The other benefits, mainly represented by spending on local welfare, have achieved a good hold compared to GDP, both for the whole of the non-self-sufficient and for the elderly only. In more recent times, the restoration of the National Non-Self-Sufficiency Fund and the removal of some constraints may have contributed to the resumption of local welfare for those who are not self-sufficient. It should be pointed out, however, that this strengthening is not confirmed in the data on social expenditure collected by Istat, according to which, in absolute terms, municipal expenditure for the elderly would have decreased by 7.7% between 2012 and 2016.
How is health spending and its role of the LTC changing?
To better understand the evolution of the health component, it is useful to show the overall picture of nhs resources and their relative allocative choices among the various functions that the NHS is called upon to ensure. This type of analysis is possible thanks to some statistics that Istat has recently made available; these are results built with the same SHA methodology on which the Accountancy report is based. In addition to the LTC, the other functions of health are prevention, care for care and rehabilitation, pharmaceuticals, while an additional category is that of spending on governance-administration services.

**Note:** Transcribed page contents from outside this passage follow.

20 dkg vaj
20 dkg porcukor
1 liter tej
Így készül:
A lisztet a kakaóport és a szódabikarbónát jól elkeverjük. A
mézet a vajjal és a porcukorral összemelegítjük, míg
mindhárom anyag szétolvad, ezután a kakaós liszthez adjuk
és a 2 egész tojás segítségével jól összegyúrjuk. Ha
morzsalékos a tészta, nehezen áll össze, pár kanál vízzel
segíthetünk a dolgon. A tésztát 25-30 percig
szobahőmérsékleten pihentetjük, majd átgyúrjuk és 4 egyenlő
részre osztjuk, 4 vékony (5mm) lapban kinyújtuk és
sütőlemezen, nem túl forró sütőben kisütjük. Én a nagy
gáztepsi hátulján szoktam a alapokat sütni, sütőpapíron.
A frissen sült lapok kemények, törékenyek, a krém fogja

How has health spending on various functions changed over time?
Over the last five years, the growth in public health expenditure, in absolute terms, has been fairly subdued, with behaviour differentiated according to the various functions: in the medium term the component that has strengthened the most is pharmaceuticals, followed by long distance from LTC and prevention. On the other hand, resources for support services are reduced, while for care and rehabilitation activities (the most important component that includes hospital and outpatient care) there is substantial stability.

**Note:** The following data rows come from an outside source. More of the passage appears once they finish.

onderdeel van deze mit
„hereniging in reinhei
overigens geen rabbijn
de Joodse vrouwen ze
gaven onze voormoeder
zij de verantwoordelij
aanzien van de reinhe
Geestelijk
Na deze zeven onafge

How has the weight of various health services changed?
Spending on long-term health care (LTC), considered a good proxy for health care spending, has slightly strengthened its importance compared to overall health spending. In any case, the component that has gained the most weight is pharmaceutical/therapeutic equipment expenditure, the item to which health policies have given higher priority (e.g. supplementary funding for new cancer drugs).
How is the LTC component changing? What are the main features?
Spending on long-term health care is provided in various settings (residential/day/day/outpatient/home). The Istat report shows that residential is the most important, with an increase in importance compared to 2012. The importance of resources for LTC care at home appears to be being strengthened, while the absorption of health expenditure for day centres, a service that is struggling to take off, is being reduced in both absolute and relative terms.
It is worth considering, in addition to the expenditure financed by public resources, that of families. Health accounts published by Istat show that with an increase in health expenditure for LTC paid for by the public system of 0.9% on average annually between 2012 and 2017, household funding increased by 2.8% over the same period. It therefore seems that the slight strengthening of public resources for LTC-type health care is failing to keep pace with the increase in the health needs of people who are not self-sufficient, resulting in a shift in burdens on families.
The Istat report allows some comparisons between health spending by function of the various European countries, with results related to the total sources of funding (public and private resources).